One of the key benefits of ETFs is that they offer better transparency into their holdings than competing mutual funds. With trust in Wall Street at an all-time low, the ability to verify your positions on a daily basis is a big plus.
By law and by custom, mutual funds are only required to disclose their portfolios on a quarterly or semiannual basis—and then only with a 30-day lag. In between reporting periods, investors have no idea if the mutual fund is invested according to its prospectus, or if the manager has taken on unwanted risks. Funds can and do stray from their described targets—a phenomenon known as “style drift”—which can negatively impact an investor’s asset allocation plan.
In short, when you buy a mutual fund, you’re taking a leap of faith—and in the past, investors have been burned.
ETFs are far more transparent. By custom, most ETFs disclose their full portfolios on public, free Web sites every single day of the year. If you go to www.ishares.com, for instance, you can find the complete holdings of almost every ETF in the world. That’s true of most ETF providers.

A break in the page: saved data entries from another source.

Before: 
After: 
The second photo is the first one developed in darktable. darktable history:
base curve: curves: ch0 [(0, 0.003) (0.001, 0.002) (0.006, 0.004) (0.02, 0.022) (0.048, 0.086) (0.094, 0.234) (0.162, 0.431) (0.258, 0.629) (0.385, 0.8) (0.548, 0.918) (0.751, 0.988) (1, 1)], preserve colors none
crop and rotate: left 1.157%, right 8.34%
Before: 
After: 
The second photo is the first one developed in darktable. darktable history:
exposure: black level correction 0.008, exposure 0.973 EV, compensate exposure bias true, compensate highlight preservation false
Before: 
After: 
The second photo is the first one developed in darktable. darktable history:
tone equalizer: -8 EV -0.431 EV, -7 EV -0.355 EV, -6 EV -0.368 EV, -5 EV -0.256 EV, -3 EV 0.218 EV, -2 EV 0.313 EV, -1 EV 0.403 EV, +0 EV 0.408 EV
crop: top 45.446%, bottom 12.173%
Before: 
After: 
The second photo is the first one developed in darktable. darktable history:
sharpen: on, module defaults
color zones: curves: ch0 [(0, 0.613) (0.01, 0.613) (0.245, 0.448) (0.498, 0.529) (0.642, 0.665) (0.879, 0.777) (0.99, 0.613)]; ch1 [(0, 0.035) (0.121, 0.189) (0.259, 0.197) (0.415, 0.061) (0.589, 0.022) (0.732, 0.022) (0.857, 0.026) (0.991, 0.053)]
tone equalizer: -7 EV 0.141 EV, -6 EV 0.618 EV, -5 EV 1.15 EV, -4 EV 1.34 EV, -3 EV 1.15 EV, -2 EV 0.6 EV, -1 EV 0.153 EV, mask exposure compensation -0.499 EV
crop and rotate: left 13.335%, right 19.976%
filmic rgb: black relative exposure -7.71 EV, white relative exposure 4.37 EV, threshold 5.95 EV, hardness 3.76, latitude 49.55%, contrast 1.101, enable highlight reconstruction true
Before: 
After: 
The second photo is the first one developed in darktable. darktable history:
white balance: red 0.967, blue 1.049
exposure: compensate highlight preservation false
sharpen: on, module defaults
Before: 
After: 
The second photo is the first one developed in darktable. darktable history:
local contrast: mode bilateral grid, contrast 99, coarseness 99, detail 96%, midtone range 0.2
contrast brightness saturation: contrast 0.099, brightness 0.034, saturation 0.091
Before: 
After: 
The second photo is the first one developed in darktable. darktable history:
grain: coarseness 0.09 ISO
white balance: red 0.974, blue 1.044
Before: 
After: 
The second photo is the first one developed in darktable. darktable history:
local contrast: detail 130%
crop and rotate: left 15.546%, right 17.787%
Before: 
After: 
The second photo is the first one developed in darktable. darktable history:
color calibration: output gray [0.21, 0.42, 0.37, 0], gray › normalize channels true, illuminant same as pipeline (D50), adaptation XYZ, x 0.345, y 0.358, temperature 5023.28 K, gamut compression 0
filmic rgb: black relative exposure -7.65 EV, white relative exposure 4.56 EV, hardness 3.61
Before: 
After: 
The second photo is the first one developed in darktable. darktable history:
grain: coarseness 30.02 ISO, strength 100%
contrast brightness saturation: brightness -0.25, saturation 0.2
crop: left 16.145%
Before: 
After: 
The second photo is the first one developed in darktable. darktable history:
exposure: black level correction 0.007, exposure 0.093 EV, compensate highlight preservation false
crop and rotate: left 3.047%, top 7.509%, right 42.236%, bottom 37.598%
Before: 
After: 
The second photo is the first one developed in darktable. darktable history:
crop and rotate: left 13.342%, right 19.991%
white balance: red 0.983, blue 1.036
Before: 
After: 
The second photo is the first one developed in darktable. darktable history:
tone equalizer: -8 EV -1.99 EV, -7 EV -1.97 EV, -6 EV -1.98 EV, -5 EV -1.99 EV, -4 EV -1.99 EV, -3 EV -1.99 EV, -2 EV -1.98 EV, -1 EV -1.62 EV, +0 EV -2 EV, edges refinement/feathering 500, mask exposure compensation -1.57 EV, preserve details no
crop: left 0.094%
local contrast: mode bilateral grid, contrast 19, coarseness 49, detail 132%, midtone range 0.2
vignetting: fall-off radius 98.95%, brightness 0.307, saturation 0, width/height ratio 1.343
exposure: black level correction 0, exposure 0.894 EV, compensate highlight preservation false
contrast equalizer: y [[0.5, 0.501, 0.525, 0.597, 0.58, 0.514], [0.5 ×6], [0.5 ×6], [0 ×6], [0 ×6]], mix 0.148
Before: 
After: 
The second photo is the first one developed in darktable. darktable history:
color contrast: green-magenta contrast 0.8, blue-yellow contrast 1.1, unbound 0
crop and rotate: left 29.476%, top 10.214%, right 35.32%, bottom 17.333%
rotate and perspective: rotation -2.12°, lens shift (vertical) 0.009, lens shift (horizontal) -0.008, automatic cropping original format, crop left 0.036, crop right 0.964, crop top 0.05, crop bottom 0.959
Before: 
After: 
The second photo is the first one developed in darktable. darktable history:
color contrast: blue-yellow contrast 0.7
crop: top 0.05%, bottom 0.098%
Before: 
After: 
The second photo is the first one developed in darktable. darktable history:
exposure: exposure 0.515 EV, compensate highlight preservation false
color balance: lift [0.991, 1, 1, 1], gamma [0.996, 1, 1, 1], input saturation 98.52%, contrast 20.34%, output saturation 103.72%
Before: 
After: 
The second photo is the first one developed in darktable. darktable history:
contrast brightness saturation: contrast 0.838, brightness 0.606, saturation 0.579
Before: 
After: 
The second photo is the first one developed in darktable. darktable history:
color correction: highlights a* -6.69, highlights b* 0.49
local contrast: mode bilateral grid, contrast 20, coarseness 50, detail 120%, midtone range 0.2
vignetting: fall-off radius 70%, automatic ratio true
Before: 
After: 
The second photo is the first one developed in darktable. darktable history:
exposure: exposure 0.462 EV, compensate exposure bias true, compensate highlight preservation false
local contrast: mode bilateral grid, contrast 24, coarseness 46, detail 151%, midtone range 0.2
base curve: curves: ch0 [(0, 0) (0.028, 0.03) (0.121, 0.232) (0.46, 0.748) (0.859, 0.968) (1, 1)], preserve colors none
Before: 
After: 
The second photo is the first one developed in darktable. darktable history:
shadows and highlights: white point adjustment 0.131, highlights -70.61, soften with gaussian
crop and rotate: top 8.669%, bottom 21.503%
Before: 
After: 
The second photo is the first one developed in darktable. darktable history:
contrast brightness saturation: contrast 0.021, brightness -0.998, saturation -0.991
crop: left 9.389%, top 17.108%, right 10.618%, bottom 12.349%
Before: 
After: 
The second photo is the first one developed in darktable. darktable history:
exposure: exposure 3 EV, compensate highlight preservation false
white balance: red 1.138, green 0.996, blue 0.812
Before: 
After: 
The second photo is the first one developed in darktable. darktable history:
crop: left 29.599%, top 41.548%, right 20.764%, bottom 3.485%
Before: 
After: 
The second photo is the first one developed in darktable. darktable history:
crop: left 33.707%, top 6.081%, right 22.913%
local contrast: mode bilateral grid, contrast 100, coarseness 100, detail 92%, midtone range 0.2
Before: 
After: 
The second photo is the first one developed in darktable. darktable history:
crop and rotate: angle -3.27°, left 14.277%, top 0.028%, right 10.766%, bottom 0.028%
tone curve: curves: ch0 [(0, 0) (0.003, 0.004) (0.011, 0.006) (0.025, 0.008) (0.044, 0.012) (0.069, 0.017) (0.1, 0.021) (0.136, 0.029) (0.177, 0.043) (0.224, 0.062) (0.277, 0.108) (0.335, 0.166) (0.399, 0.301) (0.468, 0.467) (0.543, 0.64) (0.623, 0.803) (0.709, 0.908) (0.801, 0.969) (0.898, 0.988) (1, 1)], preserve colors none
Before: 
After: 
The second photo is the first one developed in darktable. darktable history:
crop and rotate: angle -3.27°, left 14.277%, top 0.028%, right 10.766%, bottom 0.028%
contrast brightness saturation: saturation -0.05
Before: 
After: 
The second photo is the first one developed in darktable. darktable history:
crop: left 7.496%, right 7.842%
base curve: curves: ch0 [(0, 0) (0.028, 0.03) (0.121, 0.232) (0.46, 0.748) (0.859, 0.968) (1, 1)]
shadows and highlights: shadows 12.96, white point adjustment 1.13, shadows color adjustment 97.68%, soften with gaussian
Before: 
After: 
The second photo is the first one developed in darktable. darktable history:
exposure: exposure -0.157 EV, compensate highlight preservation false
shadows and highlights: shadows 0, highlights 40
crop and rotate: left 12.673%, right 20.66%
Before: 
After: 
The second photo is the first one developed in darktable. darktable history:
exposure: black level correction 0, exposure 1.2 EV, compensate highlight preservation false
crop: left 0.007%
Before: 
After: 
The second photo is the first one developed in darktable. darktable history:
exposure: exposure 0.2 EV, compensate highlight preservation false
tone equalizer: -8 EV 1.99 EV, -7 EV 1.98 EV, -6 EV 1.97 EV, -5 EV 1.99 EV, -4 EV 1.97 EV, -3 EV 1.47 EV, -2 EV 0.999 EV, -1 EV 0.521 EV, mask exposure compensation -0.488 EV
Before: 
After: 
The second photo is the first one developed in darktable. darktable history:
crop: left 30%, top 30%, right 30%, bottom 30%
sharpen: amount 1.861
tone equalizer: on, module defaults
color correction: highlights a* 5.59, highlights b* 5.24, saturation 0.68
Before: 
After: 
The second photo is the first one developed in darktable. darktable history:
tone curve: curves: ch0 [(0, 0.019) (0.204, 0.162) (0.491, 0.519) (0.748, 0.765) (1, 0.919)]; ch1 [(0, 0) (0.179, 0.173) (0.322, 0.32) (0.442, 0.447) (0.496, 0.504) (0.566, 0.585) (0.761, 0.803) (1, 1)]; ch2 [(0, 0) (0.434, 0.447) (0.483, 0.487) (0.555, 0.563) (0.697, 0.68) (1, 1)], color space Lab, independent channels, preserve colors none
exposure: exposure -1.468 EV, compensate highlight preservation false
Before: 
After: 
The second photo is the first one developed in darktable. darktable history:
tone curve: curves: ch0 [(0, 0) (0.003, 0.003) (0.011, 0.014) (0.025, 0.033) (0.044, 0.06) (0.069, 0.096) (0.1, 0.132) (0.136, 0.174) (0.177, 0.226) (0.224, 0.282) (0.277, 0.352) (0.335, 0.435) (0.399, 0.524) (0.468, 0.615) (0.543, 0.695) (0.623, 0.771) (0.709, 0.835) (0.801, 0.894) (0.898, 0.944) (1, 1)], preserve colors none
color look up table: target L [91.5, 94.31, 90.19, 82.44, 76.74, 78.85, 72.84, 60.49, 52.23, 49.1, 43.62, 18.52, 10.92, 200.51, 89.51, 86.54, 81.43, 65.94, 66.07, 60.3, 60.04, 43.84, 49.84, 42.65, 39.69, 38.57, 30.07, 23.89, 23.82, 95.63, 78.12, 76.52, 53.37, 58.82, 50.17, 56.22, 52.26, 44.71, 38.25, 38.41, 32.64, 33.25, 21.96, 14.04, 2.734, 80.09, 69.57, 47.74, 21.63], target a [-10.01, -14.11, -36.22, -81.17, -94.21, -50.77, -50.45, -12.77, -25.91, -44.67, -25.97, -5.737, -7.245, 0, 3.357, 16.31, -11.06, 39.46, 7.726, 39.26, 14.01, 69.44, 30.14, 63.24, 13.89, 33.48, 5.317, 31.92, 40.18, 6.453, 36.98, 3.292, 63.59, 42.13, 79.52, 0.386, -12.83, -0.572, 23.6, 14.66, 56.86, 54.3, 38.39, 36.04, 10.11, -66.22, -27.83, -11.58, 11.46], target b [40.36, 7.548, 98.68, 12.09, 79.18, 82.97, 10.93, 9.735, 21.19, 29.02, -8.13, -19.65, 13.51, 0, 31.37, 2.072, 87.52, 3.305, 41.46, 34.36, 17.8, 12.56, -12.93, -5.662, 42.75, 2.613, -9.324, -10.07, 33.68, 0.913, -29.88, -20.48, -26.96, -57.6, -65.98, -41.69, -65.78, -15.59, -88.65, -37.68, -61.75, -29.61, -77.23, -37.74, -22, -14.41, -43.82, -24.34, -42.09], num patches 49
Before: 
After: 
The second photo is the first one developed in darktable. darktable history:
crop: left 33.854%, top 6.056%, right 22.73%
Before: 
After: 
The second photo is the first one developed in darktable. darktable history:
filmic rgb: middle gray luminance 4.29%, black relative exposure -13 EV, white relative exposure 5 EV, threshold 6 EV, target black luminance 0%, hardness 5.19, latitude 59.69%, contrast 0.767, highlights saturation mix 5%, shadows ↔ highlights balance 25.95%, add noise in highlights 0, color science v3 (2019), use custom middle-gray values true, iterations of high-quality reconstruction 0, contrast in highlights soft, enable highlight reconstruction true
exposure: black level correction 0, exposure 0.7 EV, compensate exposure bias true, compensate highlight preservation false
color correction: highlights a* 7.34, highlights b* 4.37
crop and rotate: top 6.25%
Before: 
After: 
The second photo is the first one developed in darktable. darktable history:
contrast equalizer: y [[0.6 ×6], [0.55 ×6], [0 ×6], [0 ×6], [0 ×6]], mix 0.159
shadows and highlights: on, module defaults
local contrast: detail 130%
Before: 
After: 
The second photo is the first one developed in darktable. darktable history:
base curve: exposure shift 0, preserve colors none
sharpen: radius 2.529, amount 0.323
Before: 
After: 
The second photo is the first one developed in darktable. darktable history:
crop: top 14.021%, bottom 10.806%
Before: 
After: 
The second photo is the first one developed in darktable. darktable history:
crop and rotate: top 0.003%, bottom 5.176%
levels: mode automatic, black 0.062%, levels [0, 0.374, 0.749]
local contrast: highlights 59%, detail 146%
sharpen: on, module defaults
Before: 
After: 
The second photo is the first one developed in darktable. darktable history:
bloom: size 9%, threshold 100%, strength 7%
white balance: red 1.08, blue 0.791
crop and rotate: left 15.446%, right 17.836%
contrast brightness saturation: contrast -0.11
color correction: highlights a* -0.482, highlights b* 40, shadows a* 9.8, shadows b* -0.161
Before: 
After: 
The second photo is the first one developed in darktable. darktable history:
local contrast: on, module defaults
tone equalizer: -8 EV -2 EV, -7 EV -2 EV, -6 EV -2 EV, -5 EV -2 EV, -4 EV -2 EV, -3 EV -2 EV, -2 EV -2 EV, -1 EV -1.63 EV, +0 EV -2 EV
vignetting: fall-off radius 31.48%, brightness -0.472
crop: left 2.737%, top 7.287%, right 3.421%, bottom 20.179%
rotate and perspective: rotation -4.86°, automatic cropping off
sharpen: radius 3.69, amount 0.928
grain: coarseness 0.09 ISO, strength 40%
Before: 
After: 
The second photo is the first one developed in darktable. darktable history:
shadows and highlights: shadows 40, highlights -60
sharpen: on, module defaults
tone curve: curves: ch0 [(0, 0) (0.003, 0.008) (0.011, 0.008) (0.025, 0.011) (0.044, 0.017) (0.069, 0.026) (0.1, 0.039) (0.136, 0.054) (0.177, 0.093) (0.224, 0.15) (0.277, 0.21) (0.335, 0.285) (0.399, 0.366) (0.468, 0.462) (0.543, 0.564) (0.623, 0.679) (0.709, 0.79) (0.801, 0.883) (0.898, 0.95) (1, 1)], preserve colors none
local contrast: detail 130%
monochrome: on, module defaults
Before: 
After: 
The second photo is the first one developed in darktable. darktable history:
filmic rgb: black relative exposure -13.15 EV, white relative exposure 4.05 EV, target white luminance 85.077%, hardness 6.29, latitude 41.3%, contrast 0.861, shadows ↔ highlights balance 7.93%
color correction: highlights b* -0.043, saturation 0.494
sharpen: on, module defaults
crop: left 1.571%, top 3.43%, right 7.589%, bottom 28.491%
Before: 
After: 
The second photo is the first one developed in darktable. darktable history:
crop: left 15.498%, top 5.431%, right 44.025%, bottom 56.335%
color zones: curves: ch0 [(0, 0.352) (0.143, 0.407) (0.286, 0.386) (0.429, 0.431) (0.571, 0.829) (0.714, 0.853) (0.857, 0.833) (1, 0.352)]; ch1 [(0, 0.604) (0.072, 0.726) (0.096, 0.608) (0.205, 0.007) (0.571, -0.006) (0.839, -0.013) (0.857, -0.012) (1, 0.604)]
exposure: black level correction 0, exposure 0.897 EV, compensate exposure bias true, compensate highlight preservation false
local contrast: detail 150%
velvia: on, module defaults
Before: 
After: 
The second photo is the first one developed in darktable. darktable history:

Some ETFs, such as Vanguard’s products, fall short of this ideal metric. There is no law requiring ETFs to disclose their full portfolios every day.
But there is a rule that requires ETFs to disclose their creation/redemption baskets, which hold the securities that APs must purchase to create new shares of the ETF. This—combined with the ability to see the full holdings of the index an ETF is aiming to track—provides an extremely high level of disclosure even for those few ETFs that fall short of the daily-disclosure ideal.
Of note: All “actively managed” ETFs must by law disclose their full portfolios every day. They are the most transparent of all ETFs.
Greater Tax Efficiency
Both mutual funds and ETFs are required by law to pay out any capital gains they accrue. Capital gains usually result either when the fund has sold securities for a tactical move; or when investors ask for redemptions, and the fund must sell some securities to raise the necessary cash.
ETFs sidestep both scenarios. For starters, because they're index funds, most ETFs have very little turnover and thus amass far fewer capital gains than an actively managed mutual fund would.
But also, when an AP redeems shares, the ETF provider doesn’t have to sell stocks on the open market. He or she simply pays the AP by delivering the underlying holdings of the ETF itself. No sale means no capital gains.
In fact, the ETF provider can even pick and choose which shares to give to the AP—meaning he or she can hand off the shares with the lowest possible tax basis. This leaves the ETF provider with only shares purchased at or even above the current market price, thus reducing the fund's tax burden and ultimately resulting in higher after-tax returns for investors.